R - Linear Regression

Simple linear regression is a statistical method that is used to model the relationship between two variables. The two variables are called the independent variable and the dependent variable. The independent variable is the variable that is believed to cause the change in the dependent variable. The dependent variable is the variable that is being predicted.

In simple linear regression, the equation for the line is:

y = mx + b

where y is the dependent variable, x is the independent variable, m is the slope of the line, and b is the y-intercept.

The slope of the line, m, tells us how much the dependent variable changes for every unit change in the independent variable. The y-intercept, b, tells us the value of the dependent variable when the independent variable is 0.

Simple Linear Regression in R

Simple linear regression can be performed in R using the lm() function. The lm() function takes two arguments:

  1. formula: A formula that specifies the relationship between the two variables. The formula is in the following format:
y ~ x

where y is the dependent variable and x is the independent variable.

  1. data: A data frame that contains the data for the two variables.

For example, the following code performs a simple linear regression to model the relationship between the height and weight of a group of people:

height <- c(160, 170, 180, 190, 200) weight <- c(60, 70, 80, 90, 100) data <- data.frame(height, weight) model <- lm(weight ~ height, data)
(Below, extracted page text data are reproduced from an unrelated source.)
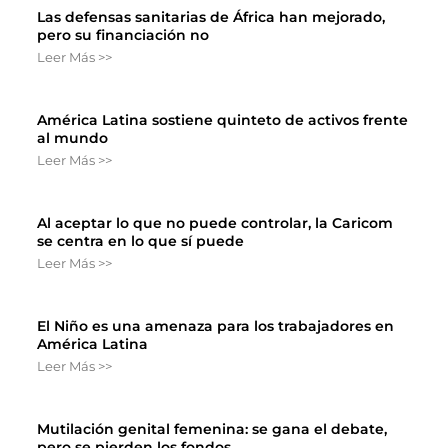
Las defensas sanitarias de África han mejorado,
pero su financiación no
Leer Más >>
América Latina sostiene quinteto de activos frente
al mundo
Leer Más >>
Al aceptar lo que no puede controlar, la Caricom
se centra en lo que sí puede
Leer Más >>
El Niño es una amenaza para los trabajadores en
América Latina
Leer Más >>
Mutilación genital femenina: se gana el debate,
pero se pierden los fondos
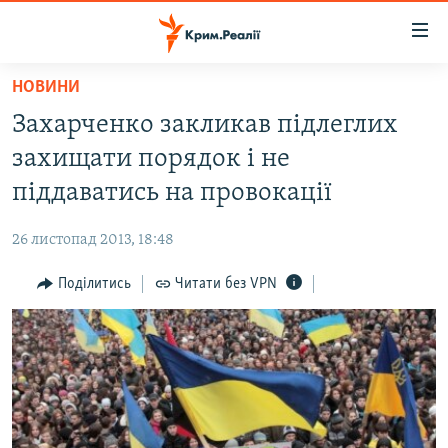
Доступність
посилання
Перейти
НОВИНИ
до
НОВИНИ
Захарченко закликав підлеглих
основного
ВОДА.КРИМ
матеріалу
захищати порядок і не
ВІДЕО ТА ФОТО
Перейти
піддаватись на провокації
до
ПОЛІТИКА
основної
26 листопад 2013, 18:48
БЛОГИ
навігації
Перейти
Поділитись
Читати без VPN
ПОГЛЯД
до
ІНТЕРВ'Ю
пошуку
ВСЕ ЗА ДЕНЬ
СПЕЦПРОЕКТИ
ЯК ОБІЙТИ БЛОКУВАННЯ
ДЕПОРТАЦІЯ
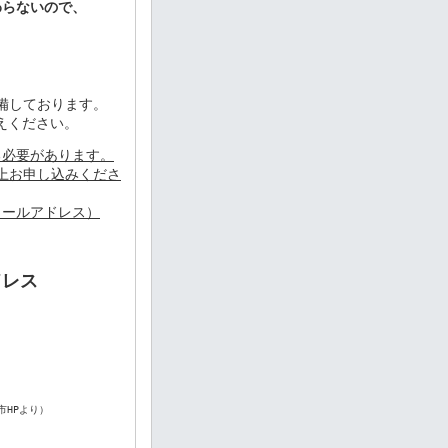
わらないので、
備しております。
えください。
る必要があります。
上お申し込みくださ
メールアドレス）
ドレス
市HPより）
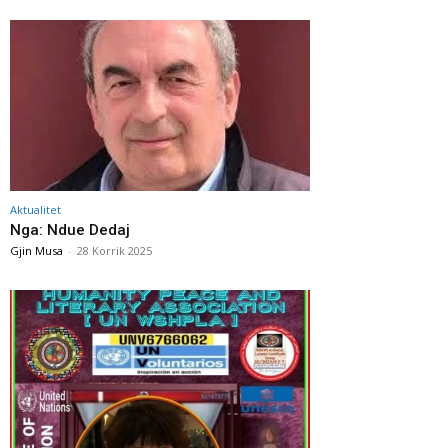
Aktualitet
Nga: Ndue Dedaj
Gjin Musa
-
28 Korrik 2025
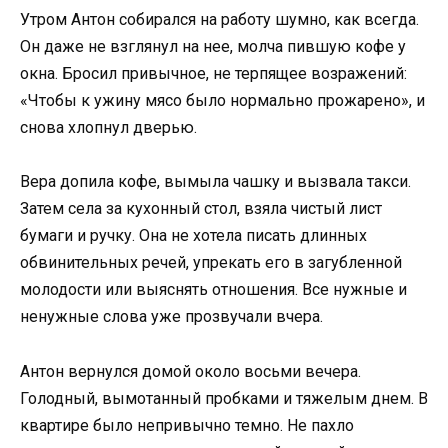
Утром Антон собирался на работу шумно, как всегда.
Он даже не взглянул на нее, молча пившую кофе у
окна. Бросил привычное, не терпящее возражений:
«Чтобы к ужину мясо было нормально прожарено», и
снова хлопнул дверью.
Вера допила кофе, вымыла чашку и вызвала такси.
Затем села за кухонный стол, взяла чистый лист
бумаги и ручку. Она не хотела писать длинных
обвинительных речей, упрекать его в загубленной
молодости или выяснять отношения. Все нужные и
ненужные слова уже прозвучали вчера.
Антон вернулся домой около восьми вечера.
Голодный, вымотанный пробками и тяжелым днем. В
квартире было непривычно темно. Не пахло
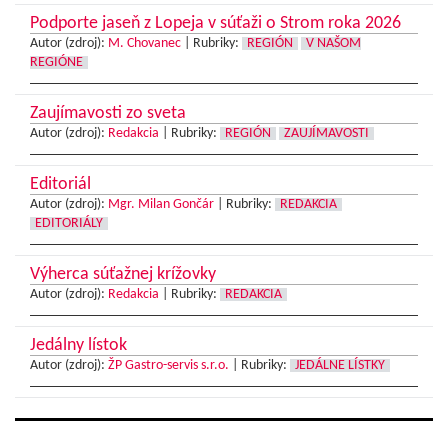
Podporte jaseň z Lopeja v súťaži o Strom roka 2026
Autor (zdroj):
M. Chovanec
|
Rubriky:
REGIÓN
V NAŠOM
REGIÓNE
Zaujímavosti zo sveta
Autor (zdroj):
Redakcia
|
Rubriky:
REGIÓN
ZAUJÍMAVOSTI
Editoriál
Autor (zdroj):
Mgr. Milan Gončár
|
Rubriky:
REDAKCIA
EDITORIÁLY
Výherca súťažnej krížovky
Autor (zdroj):
Redakcia
|
Rubriky:
REDAKCIA
Jedálny lístok
Autor (zdroj):
ŽP Gastro-servis s.r.o.
|
Rubriky:
JEDÁLNE LÍSTKY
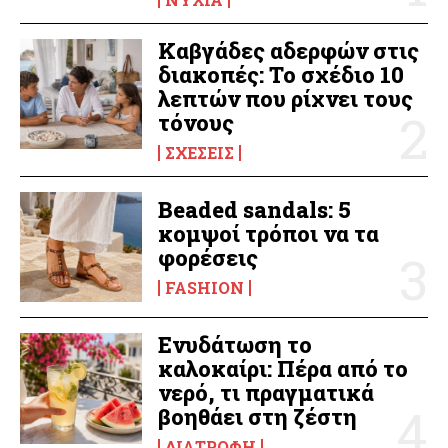
Καβγάδες αδερφών στις
διακοπές: Το σχέδιο 10
λεπτών που ρίχνει τους
τόνους
ΣΧΈΣΕΙΣ
Beaded sandals: 5
κομψοί τρόποι να τα
φορέσεις
FASHION
Ενυδάτωση το
καλοκαίρι: Πέρα από το
νερό, τι πραγματικά
βοηθάει στη ζέστη
ΔΙΑΤΡΟΦΉ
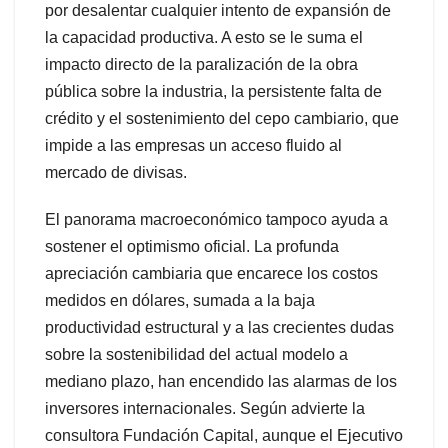
por desalentar cualquier intento de expansión de
la capacidad productiva. A esto se le suma el
impacto directo de la paralización de la obra
pública sobre la industria, la persistente falta de
crédito y el sostenimiento del cepo cambiario, que
impide a las empresas un acceso fluido al
mercado de divisas.
El panorama macroeconómico tampoco ayuda a
sostener el optimismo oficial. La profunda
apreciación cambiaria que encarece los costos
medidos en dólares, sumada a la baja
productividad estructural y a las crecientes dudas
sobre la sostenibilidad del actual modelo a
mediano plazo, han encendido las alarmas de los
inversores internacionales. Según advierte la
consultora Fundación Capital, aunque el Ejecutivo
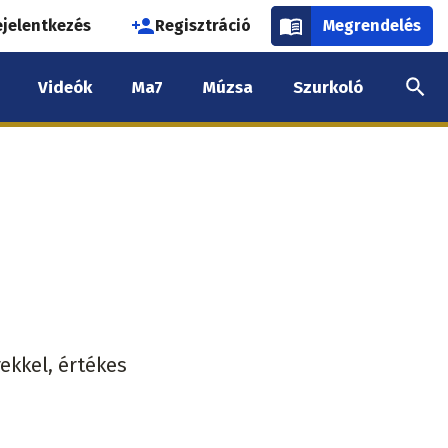
használói
ejelentkezés
Regisztráció
Megrendelés
k
Videók
Ma7
Múzsa
Szurkoló
nüje
kkel, értékes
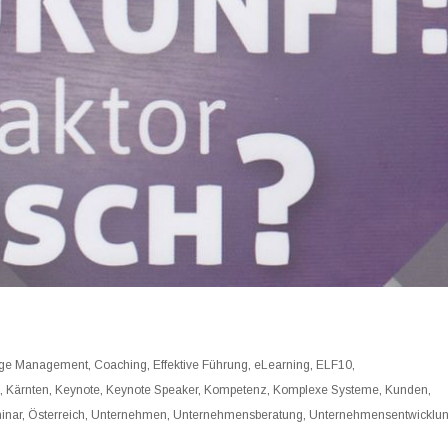
ge Management
,
Coaching
,
Effektive Führung
,
eLearning
,
ELF10
,
n
,
Kärnten
,
Keynote
,
Keynote Speaker
,
Kompetenz
,
Komplexe Systeme
,
Kunden
,
inar
,
Österreich
,
Unternehmen
,
Unternehmensberatung
,
Unternehmensentwicklu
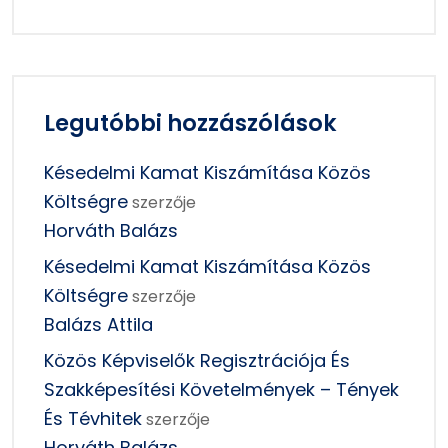
Legutóbbi hozzászólások
Késedelmi Kamat Kiszámítása Közös
Költségre
szerzője
Horváth Balázs
Késedelmi Kamat Kiszámítása Közös
Költségre
szerzője
Balázs Attila
Közös Képviselők Regisztrációja És
Szakképesítési Követelmények – Tények
És Tévhitek
szerzője
Horváth Balázs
The output of the lm() function is an object that contains the results of the simple linear regression. You can use the summary() function to view the results of the simple linear regression:

summary(model)
#Output: Call: lm(formula = weight ~ height, data = data) Residuals: Min 1Q Median 3Q Max -15.875 -3.445 -0.816 2.325 13.515 Coefficients: Estimate Std. Error t value Pr(>t) (Intercept) 70.450 10.309 6.826 1.05e-09 height 1.500 0.250 6.000 1.44e-07 Residual standard error: 5.81 on 4 degrees of freedom Multiple R-squared: 0.816, Adjusted R-squared: 0.780 F-statistic: 36.00 on 1 and 4 DF, p-value: 1.44e-07

The summary of the linear regression shows that the coefficient of the independent variable, height, is 1.50. This means that for every 1 unit increase in height, there is a 1.50 unit increase in weight. The p-value for the coefficient of the independent variable is less than 0.05, which means that the coefficient is statistically significant. The R-squared value is 0.816, which means that 81.6% of the variation in weight is explained by the linear regression model.

Here are some other things to keep in mind about simple linear regression in R:

  1. The lm() function can also be used to perform multiple linear regression, which is a regression with multiple independent variables.
  2. The predict() function can be used to predict the value of the dependent variable for a given value of the independent variable.
  3. The plot() function can be used to plot the data and the fitted linear regression line.

Conclusion

Simple linear regression in R is a powerful tool for modeling relationships between two continuous variables and making predictions based on that relationship. It provides insights into how changes in the independent variable influence the dependent variable.